Assinamos a súmula e continuamos a aquecer até que o organizador da corrida chamou a minha categoria para alinhar pelo microfone. Houve uma espécie de chamada, como aquelas que tinha na escola, nosso pelotão tinha 62 ciclistas, imaginem o organizador da prova chamando nome por nome, pois é, achei interessante. Nossos amigos e companheiras estavam perto da gente, deram aquela última força. A buzina tocou, a corrida começou e eu não consegui encaixar a sapatilha no pedal de encaixe por puro nervosismo.

Fazendo força no pelotão
Fazendo força no pelotão

Conseguimos passar sem grandes problemas pelas primeiras subidas da corrida. Estava ventando muito e o ritmo variou bastante no início. Com o tempo fomos nos tranquilizando e meus amigos e eu conversamos em algumas oportunidades e a palavra de ordem foi tentar se poupar para ir para chegada.

Eu lembro que nos momentos difíceis ficava pensando comigo mesmo “só mais 10 segundos! só mais 10 segundos!”. Os quilômetros foram passando, e antes de abrir a última volta perdemos um soldado. Na tentativa de abrir uma fuga, Alexandre fez muita força e não aguentou o ritmo da pelotão que veio com tudo para buscá-los.

Ricardo e eu entramos na última volta e passamos as duas últimas subidas da corrida sem grandes problemas. Nos cumprimentamos e, a partir daquele momento, sabíamos que não sobraríamos mais, vamos para chegada!
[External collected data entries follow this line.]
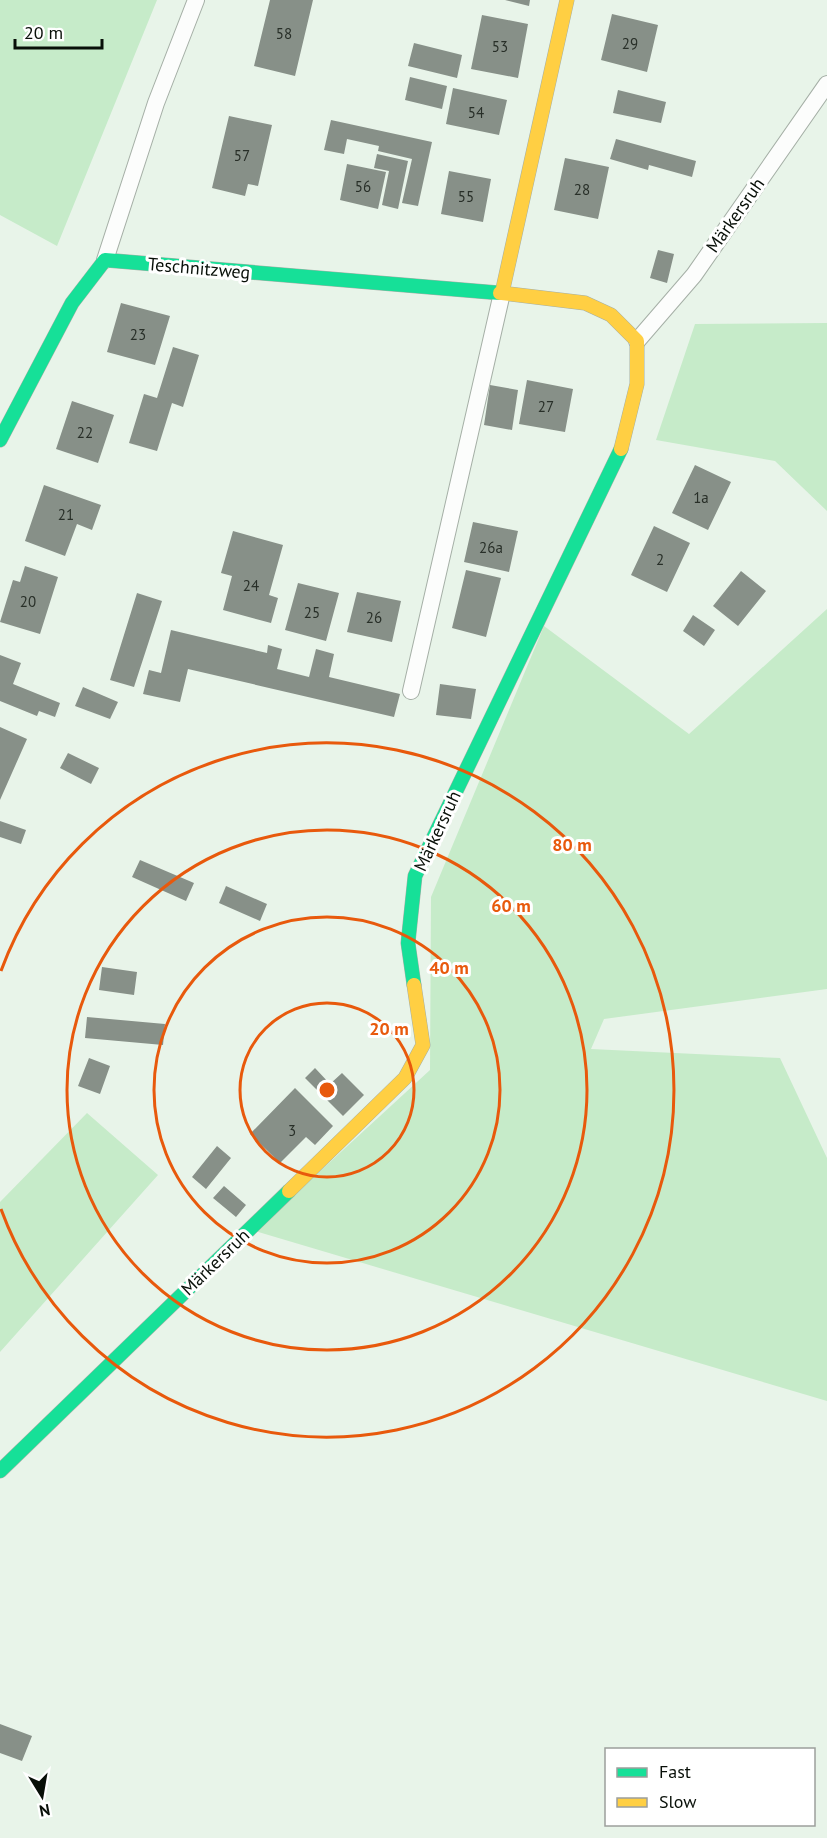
<svg xmlns="http://www.w3.org/2000/svg" width="827" height="1838" viewBox="0 0 827 1838" font-family="'PT Sans',sans-serif">
<rect width="100%" height="100%" fill="#e8f4e9"/>
<path fill="#c6ebc9" d="M0 0H157L57 246 0 215Z
M827 323V511L775 461 656 440 695 324Z
M827 609V989L604 1019 591 1049 780 1058 827 1158V1401L255 1231 430 1070 431 897 544 626 689 734Z
M87 1113 158 1175 0 1352V1202Z"/>
<path fill="#879088" d="M270 0H313L295 76 254 66Z
M505 0H530L529 6Z
M612 14 658 25 647 72 601 60Z
M482 15 528 24 518 78 471 69Z
M414 43 462 55 457 78 408 66Z
M410 77 447 86 442 109 405 100Z
M453 88 507 100 499 135 446 124Z
M618 90 666 102 661 123 613 113Z
M229 116 272 125 258 186 248 184 245 196 212 188Z
M331 120 432 142 418 206 402 203 412 159 378 151 379 146 347 139 344 154 324 150Z
M616 139 696 161 692 177 649 165 648 170 610 159Z
M377 154 408 161 398 209 382 205 389 171 374 168Z
M565 158 609 167 598 219 554 210Z
M347 164 386 172 378 209 340 200Z
M449 171 491 179 483 222 441 214Z
M658 250 674 254 667 283 650 278Z
M121 303 170 316 155 365 107 352Z
M173 347 199 355 183 407 172 403 157 451 129 443 144 394 157 398Z
M527 380 573 389 565 432 519 424Z
M490 385 518 390 512 430 484 425Z
M72 401 114 415 98 463 56 449Z
M695 465 731 482 708 530 672 513Z
M44 485 101 505 92 530 77 524 65 556 25 541Z
M473 522 518 531 509 572 464 562Z
M654 526 690 543 667 592 631 575Z
M233 531 283 545 269 595 278 598 271 623 223 610 232 576 221 573Z
M25 566 58 577 40 634 0 622 13 580 20 582Z
M466 570 501 578 486 637 452 628Z
M741 571 766 591 738 626 713 606Z
M298 583 339 593 326 641 285 630Z
M357 592 401 601 392 642 347 632Z
M137 593 162 601 134 687 110 680Z
M693 615 715 630 704 646 683 631Z
M171 630 267 653 268 645 282 649 277 669 309 677 316 649 334 654 329 677 400 694 394 717 188 669 180 702 143 694 149 670 161 673Z
M0 655 21 663 13 684 60 703 55 717 39 711 37 716 0 701Z
M440 684 476 689 471 719 436 715Z
M83 687 118 702 110 719 75 706Z
M0 727 27 739 0 800Z
M68 753 99 768 91 784 60 768Z
M0 821 26 830 21 844 0 837Z
M140 860 194 883 186 901 132 877Z
M226 886 267 904 260 921 219 903Z
M102 967 137 972 134 995 99 990Z
M87 1017 165 1024 163 1045 85 1038Z
M89 1058 110 1066 100 1094 78 1086Z
M315 1068 330 1084 342 1073 364 1095 343 1116 305 1078Z
M295 1088 333 1126 315 1145 306 1137 280 1163 250 1134Z
M217 1146 231 1158 206 1189 192 1177Z
M224 1186 246 1205 236 1217 213 1198Z
M0 1724 32 1736 22 1761 0 1753Z"/>
<g fill="none" stroke-linecap="round" stroke-linejoin="round">
<g stroke="#a5afa6" stroke-width="18">
<path id="lane" d="M105 260 156 103 196 0
M637 341 694 275 827 84
M411 691 502 293"/>
</g>
<g stroke="#a5afa6" stroke-width="15">
<path id="fast" d="M0 440 72 303 105 260 500 293
M414 985 408 943 415 876 621 449
M0 1471 289 1191"/>
</g>
<g stroke="#a5afa6" stroke-width="15">
<path id="slow" d="M500 293H502L567 0
M502 293 585 303 611 315 637 341V384L621 449
M289 1191 405 1078 423 1045 414 985"/>
</g>
<use href="#lane" stroke="#fcfdfc" stroke-width="16"/>
<use href="#fast" stroke="#16e098" stroke-width="14"/>
<use href="#slow" stroke="#ffcf43" stroke-width="14"/>
</g>
<g fill="none" stroke="#e8590c" stroke-width="3">
<circle cx="327" cy="1090" r="87"/>
<circle cx="327" cy="1090" r="173"/>
<circle cx="327" cy="1090" r="260"/>
<path d="M1 971A347 347 0 1 1 1 1209"/>
</g>
<g text-anchor="middle" dominant-baseline="central" stroke-width="6" stroke-linejoin="round" paint-order="stroke">
<g font-size="15" fill="#282f28">
<text x="284" y="33">58</text>
<text x="630" y="43">29</text>
<text x="500" y="46">53</text>
<text x="476" y="112">54</text>
<text x="242" y="155">57</text>
<text x="363" y="186">56</text>
<text x="582" y="189">28</text>
<text x="466" y="196">55</text>
<text x="138" y="334">23</text>
<text x="546" y="406">27</text>
<text x="85" y="432">22</text>
<text x="701" y="497">1a</text>
<text x="66" y="514">21</text>
<text x="491" y="547">26a</text>
<text x="660" y="559">2</text>
<text x="251" y="585">24</text>
<text x="28" y="601">20</text>
<text x="312" y="612">25</text>
<text x="374" y="617">26</text>
<text x="292" y="1130">3</text>
</g>
<g font-size="18" fill="#080f08" stroke="#fff">
<text transform="translate(735 215) rotate(-55)">Märkersruh</text>
<text transform="translate(199 268) rotate(5)">Teschnitzweg</text>
<text transform="translate(437 831) rotate(-65)">Märkersruh</text>
<text transform="translate(215 1262) rotate(-44)">Märkersruh</text>
</g>
</g>
<circle cx="327" cy="1090" r="9" fill="#e8590c" stroke="#fff" stroke-width="3"/>
<g font-size="18" text-anchor="middle" font-weight="bold" fill="#e8590c" stroke="#fff" stroke-width="6" stroke-linejoin="round" paint-order="stroke">
<text x="572" y="851">80 m</text>
<text x="511" y="912">60 m</text>
<text x="449" y="974">40 m</text>
<text x="389" y="1035">20 m</text>
</g>
<rect x="605" y="1748" width="210" height="78" fill="#ffffff" stroke="#9c9f9c" stroke-width="1.5"/>
<rect x="617" y="1768" width="30" height="9" fill="#16e098" stroke="#9c9f9c" stroke-width="1.5"/>
<text x="659" y="1778" font-size="18" fill="#080f08">Fast</text>
<rect x="617" y="1798" width="30" height="9" fill="#ffcf43" stroke="#9c9f9c" stroke-width="1.5"/>
<text x="659" y="1808" font-size="18" fill="#080f08">Slow</text>
<g transform="translate(42 1796) rotate(169)" stroke="#ffffff" stroke-width="4.5" paint-order="stroke">
<path d="M0-4.5L10 22L0 15L-10 22Z" fill="#080f08"/>
<text y="-9" font-size="16" font-weight="bold" text-anchor="middle" fill="#080f08">N</text>
</g>
<path d="M15 39v9h87v-9" fill="none" stroke="#080f08" stroke-width="3"/>
<text x="24" y="39" font-size="18" fill="#080f08" stroke="#ffffff" stroke-width="4.5" paint-order="stroke">20 m</text>
</svg>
A última perna da prova, que dava 18 km aproximadamente, passou muito rápido, voamos no asfalto entre os eucaliptos. Passamos pelo último top e decidi pegar a direita para ter um melhor ângulo de ataque para chegada. A maior parte do pelotão foi para esquerda, muita gente ficou encaixotada e por isso um ciclista, um dos favoritos, fez uma diagonal perigosa, fazendo com que outro ciclista batesse no meu braço, nessa hora estávamos a cerca de 300 metros da chegada, a aproximadamente 50km/h, gelei!

Tentei controlar a bike para não cair e nem derrubar o Ricardo que estava logo atrás de mim. Em uma questão de segundos eu ouvi o grito dele “vai pelo meio!” quando olhei para frente tinha uma avenida, direcionei a bike e comecei meu sprint. Gritaria generalizada, muitos atletas, um caos!
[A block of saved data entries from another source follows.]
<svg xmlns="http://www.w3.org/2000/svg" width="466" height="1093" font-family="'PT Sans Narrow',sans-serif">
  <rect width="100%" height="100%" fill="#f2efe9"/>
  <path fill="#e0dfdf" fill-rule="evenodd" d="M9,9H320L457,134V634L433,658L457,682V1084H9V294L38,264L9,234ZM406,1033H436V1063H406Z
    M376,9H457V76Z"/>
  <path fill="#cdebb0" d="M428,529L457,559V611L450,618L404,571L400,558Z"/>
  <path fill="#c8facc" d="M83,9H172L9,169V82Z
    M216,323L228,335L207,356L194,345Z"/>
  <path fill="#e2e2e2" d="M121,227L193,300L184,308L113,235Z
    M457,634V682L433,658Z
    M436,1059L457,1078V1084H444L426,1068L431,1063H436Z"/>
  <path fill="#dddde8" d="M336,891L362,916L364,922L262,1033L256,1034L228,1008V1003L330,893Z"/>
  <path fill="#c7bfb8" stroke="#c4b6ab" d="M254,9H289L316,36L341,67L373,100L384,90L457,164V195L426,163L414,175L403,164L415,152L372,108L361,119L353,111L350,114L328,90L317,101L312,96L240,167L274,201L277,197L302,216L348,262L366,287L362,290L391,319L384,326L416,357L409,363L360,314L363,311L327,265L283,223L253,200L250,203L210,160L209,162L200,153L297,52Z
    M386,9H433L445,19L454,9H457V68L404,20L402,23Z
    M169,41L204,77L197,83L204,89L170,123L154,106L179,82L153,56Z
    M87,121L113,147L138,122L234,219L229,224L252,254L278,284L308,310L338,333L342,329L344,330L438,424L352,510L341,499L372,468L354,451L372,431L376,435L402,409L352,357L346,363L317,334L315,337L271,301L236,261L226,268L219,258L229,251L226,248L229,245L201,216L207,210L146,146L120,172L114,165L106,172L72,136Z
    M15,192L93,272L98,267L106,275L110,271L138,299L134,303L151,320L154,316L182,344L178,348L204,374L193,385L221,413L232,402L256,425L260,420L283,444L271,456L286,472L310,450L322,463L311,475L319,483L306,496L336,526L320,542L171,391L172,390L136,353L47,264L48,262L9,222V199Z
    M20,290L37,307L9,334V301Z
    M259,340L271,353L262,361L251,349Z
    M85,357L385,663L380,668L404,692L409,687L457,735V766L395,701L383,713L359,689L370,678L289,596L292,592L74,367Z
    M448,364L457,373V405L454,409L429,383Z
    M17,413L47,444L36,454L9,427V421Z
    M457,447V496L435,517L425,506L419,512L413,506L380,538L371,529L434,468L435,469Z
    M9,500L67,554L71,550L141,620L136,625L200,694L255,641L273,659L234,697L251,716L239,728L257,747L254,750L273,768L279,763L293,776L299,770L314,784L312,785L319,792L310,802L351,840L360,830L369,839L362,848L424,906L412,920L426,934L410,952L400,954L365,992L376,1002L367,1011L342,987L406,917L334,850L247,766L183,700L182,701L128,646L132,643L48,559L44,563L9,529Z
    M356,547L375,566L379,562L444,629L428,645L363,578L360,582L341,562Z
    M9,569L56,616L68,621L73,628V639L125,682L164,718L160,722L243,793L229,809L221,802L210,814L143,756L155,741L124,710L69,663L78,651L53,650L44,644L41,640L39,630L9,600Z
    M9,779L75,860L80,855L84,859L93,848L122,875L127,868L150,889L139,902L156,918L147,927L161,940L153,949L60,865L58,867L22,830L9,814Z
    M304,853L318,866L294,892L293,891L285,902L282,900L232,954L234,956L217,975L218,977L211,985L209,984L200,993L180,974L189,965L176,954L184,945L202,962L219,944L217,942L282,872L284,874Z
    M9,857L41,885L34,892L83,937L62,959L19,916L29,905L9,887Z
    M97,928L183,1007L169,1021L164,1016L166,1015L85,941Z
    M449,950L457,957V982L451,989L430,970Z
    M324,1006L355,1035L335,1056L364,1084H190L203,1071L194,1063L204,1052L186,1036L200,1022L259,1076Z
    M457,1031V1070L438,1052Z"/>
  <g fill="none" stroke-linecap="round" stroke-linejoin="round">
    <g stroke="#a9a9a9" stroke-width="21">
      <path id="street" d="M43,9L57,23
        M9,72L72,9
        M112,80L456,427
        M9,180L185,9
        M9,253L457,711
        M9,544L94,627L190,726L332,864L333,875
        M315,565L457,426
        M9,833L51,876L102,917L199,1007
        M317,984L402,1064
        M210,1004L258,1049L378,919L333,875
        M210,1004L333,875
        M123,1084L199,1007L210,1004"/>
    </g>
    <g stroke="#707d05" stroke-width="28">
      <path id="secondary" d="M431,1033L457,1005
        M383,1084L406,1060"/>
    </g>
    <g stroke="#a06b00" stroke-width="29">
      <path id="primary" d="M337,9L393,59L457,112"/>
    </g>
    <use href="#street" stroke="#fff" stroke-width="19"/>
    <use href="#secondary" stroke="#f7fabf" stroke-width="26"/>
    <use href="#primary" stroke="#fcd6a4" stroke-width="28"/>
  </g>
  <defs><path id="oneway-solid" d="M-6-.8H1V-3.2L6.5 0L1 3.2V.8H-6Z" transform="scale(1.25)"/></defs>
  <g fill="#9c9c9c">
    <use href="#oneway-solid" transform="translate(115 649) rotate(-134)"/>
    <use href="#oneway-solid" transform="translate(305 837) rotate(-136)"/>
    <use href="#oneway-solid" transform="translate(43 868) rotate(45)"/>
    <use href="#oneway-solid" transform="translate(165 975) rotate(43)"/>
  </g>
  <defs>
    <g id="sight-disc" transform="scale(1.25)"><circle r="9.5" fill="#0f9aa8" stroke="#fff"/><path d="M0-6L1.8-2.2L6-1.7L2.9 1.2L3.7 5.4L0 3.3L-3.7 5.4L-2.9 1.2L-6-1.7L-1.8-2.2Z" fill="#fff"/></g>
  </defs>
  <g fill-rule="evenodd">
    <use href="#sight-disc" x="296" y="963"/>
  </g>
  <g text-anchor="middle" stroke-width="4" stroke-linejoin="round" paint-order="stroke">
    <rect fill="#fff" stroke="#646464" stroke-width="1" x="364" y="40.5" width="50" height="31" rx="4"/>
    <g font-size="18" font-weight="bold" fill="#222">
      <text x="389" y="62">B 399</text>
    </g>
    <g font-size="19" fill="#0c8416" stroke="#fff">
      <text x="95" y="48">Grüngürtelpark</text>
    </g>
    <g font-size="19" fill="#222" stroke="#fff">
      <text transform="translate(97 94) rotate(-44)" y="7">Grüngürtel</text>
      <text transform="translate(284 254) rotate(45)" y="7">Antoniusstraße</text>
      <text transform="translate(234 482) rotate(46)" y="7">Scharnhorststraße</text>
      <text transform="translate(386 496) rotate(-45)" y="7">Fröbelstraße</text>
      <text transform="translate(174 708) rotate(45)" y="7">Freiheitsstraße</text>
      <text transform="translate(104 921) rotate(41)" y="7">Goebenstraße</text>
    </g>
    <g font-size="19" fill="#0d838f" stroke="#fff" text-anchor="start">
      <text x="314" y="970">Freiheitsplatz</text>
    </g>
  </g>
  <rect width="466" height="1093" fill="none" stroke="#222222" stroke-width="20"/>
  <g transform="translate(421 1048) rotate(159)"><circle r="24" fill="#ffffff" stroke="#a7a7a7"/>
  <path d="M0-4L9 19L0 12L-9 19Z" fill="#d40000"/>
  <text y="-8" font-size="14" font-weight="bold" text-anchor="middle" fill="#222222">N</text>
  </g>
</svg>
Vejam a velocidade do pelotão no vídeo abaixo:

Cruzei a linha de chegada, estava morto! Passei alguns metros e desci da bike, ainda estava ofegante, quando a Thaisa chegou. Só lembro dela me parabenizando e me oferecendo água. Não tinha a menor ideia de qual colocação eu tinha chegado. Mas estava muito feliz por ter completado e, principalmente, por ter chegado inteiro. Chegadas sempre são tensas, valendo o título brasileiro então, resumindo, as pessoas arriscam bem mais.

Ricardo e Eu depois da chegada.
Ricardo e Eu depois da chegada.

Missão cumprida

Depois da corrida fui almoçar com um amigo do meu pai, que veio de Vitória só para acompanhar minha corrida, muito obrigado pelo apoio e pela moqueca de peixe com molho de camarão, Barbosa!
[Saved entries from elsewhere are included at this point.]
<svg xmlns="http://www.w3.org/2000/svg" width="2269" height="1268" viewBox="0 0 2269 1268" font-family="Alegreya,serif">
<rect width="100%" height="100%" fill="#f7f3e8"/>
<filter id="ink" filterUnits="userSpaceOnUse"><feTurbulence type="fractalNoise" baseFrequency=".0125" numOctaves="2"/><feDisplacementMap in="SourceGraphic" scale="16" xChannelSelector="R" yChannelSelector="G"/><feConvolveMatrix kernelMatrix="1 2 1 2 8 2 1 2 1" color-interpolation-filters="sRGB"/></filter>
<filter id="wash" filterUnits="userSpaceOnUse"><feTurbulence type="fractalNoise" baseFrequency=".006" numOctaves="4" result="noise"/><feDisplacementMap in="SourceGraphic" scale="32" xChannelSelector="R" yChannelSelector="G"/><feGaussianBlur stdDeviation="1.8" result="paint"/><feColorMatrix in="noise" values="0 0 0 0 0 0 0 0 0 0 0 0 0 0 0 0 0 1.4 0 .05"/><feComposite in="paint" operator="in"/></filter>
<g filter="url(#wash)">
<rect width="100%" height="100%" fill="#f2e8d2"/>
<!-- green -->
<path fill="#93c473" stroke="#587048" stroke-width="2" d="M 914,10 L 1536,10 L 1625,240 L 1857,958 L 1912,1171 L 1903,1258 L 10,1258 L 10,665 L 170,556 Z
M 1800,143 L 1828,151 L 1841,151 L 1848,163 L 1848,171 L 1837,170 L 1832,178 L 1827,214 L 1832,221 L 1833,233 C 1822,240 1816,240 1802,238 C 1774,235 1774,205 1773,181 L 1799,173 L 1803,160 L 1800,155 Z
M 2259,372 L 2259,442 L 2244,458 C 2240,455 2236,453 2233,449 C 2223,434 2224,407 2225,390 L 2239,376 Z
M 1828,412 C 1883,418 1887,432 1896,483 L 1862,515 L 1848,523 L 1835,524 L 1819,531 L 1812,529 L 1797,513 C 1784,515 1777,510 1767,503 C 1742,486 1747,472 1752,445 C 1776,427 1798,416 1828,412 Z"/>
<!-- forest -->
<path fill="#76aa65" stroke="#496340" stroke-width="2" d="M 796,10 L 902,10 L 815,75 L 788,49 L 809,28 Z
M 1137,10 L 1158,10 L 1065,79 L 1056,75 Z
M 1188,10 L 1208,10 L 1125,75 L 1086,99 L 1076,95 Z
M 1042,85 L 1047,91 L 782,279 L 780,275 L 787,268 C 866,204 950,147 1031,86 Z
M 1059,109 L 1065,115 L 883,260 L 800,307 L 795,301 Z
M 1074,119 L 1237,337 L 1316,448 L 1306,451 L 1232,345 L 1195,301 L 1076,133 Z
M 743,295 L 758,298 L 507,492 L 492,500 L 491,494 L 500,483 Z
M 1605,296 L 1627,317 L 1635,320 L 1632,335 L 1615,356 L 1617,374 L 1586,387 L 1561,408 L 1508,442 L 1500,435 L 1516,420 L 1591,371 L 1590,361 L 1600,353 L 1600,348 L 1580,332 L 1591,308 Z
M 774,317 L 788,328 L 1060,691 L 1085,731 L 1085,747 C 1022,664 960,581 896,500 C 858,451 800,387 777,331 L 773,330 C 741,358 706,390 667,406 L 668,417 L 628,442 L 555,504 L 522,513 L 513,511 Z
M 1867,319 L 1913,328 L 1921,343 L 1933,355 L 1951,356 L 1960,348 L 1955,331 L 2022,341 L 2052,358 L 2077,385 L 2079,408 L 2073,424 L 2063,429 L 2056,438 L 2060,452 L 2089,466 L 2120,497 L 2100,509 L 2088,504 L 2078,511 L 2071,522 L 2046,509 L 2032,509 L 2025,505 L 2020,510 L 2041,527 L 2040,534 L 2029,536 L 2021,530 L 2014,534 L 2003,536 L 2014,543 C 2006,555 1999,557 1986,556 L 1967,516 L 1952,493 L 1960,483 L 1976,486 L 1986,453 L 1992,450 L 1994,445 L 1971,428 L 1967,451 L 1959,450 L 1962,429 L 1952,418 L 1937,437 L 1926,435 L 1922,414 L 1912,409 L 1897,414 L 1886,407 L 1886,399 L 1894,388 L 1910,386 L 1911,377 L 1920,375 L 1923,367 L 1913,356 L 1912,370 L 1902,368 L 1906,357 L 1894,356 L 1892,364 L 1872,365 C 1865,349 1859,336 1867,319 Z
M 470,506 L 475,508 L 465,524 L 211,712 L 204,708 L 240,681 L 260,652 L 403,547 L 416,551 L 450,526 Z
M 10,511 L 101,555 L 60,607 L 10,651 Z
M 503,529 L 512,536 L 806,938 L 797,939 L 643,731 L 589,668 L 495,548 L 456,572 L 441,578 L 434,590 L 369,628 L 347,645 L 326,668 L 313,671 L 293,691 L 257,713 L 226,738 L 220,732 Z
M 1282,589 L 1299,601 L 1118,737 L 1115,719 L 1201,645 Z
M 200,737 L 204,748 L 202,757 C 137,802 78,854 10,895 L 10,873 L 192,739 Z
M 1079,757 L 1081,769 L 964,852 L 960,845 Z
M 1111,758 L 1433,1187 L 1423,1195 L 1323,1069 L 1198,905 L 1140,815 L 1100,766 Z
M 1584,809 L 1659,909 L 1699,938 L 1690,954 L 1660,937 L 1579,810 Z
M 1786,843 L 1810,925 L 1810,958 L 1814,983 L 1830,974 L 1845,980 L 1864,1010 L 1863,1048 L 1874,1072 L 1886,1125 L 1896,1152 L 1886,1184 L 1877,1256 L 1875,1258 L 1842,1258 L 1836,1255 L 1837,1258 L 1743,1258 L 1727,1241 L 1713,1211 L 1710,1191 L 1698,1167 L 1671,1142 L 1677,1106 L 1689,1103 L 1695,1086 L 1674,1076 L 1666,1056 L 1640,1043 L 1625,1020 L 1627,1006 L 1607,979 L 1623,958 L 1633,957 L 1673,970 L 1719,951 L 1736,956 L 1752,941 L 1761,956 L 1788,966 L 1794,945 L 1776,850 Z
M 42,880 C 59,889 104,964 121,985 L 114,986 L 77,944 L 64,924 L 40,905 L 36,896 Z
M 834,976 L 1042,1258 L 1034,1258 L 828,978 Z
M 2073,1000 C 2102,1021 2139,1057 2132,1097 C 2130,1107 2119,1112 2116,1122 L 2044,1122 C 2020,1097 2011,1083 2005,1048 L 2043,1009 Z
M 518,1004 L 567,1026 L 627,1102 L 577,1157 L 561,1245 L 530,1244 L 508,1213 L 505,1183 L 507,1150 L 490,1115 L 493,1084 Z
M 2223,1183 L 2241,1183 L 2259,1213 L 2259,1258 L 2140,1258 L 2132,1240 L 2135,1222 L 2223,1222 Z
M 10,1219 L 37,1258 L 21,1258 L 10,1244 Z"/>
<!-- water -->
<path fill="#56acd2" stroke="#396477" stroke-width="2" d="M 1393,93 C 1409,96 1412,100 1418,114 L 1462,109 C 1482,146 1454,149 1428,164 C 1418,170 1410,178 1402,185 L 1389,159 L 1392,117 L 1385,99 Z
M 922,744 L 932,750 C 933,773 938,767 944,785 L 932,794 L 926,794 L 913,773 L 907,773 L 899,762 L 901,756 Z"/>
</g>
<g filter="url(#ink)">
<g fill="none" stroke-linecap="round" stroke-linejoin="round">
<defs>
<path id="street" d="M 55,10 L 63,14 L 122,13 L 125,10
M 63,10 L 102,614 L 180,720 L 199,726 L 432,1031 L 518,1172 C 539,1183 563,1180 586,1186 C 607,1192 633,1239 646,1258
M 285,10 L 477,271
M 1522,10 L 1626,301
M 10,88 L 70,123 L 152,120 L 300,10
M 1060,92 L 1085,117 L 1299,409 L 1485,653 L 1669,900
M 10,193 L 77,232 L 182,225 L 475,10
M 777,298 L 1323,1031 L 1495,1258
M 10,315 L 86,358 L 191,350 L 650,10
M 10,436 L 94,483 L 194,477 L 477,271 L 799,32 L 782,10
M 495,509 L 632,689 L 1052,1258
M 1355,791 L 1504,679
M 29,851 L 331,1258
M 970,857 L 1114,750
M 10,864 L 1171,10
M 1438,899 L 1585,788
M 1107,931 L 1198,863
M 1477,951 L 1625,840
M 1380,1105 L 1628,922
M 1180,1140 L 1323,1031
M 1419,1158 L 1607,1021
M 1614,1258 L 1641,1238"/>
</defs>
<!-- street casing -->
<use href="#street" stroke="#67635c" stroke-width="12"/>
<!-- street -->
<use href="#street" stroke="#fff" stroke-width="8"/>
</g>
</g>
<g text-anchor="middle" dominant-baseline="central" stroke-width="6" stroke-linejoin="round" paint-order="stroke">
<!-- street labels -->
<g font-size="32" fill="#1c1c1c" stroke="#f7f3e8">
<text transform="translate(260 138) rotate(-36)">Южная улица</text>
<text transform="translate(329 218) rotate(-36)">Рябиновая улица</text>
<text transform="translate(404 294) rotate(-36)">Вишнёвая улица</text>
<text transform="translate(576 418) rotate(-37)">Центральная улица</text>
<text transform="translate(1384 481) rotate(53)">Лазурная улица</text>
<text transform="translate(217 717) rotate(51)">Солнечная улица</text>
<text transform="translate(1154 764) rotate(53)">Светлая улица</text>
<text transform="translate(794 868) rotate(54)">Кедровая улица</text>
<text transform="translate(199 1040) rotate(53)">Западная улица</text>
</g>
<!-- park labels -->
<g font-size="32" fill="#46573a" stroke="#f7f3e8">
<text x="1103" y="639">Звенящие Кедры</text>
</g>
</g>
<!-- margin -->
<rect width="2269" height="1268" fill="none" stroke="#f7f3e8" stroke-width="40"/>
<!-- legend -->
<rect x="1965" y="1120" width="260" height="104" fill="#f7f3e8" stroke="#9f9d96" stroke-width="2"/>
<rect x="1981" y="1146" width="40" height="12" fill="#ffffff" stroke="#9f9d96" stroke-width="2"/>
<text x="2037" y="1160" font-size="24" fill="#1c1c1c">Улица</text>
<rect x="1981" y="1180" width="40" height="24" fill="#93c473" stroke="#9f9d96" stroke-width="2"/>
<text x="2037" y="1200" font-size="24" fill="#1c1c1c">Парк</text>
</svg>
Tentei dormir a tarde, mas fiquei com um pouco de dor de cabeça, acabei ficando deitado mas acordado, vendo besteira na televisão. Aos poucos, momentos da corrida, foram vindo na minha mente, me senti feliz. Todo o esforço tinha valido a pena, agora era hora de volta pra realidade.

Acordamos cedo na segunda-feira e pegamos a estrada de volta pra Brasília. Encontrei o Alexandre e o Ricardo num município perto de Aracruz e de lá voltamos para casa. Quase 1300 km de uma vez só. Foi cansativo, chegamos em Brasília por volta de 23:30 h. Mais uma vez não dormi legal, sabe quando você está tão cansado que não consegue descansar? Pois é, estava assim.

Comemoração

Durante o resto da semana fiquei com uma sensação estranha. Tinha uma pergunta que não parava de voltar na minha cabeça que era: e agora? Tinha alcançado o principal objetivo estabelecido por mim e agora? O ciclo tinha terminado e, mesmo com trabalho, família e amigos, estava me sentindo sem direção, perdido. Sabe quando você chega daquela viagem inesquecível e tem que voltar pra vida real? Era exatamente assim que eu estava me sentindo.

Uma nova busca

Depois de muita reflexão e conversa com o pessoal decidimos nos reunir para discutir um calendário de provas para o ano que vem e treinar mais sério. Acho que ter uma objetivo vai nos ajudar a manter o foco. Várias ideias surgiram dessa conversa e aos poucos vou tentar expor elas aqui.

Enquanto isso decidi que o resto desse ano vou relaxar com os treinos, mas vou continuar pedalando. Talvez pegar uma estrada, ir para Pirenópolis ou para Chapada dos Veadeiros pedalando, curtir o percurso e de certa forma já dar início à preparação física para o ano que vem. Sei que preciso melhorar em vários fundamentos como: sprint, cadência e alimentação.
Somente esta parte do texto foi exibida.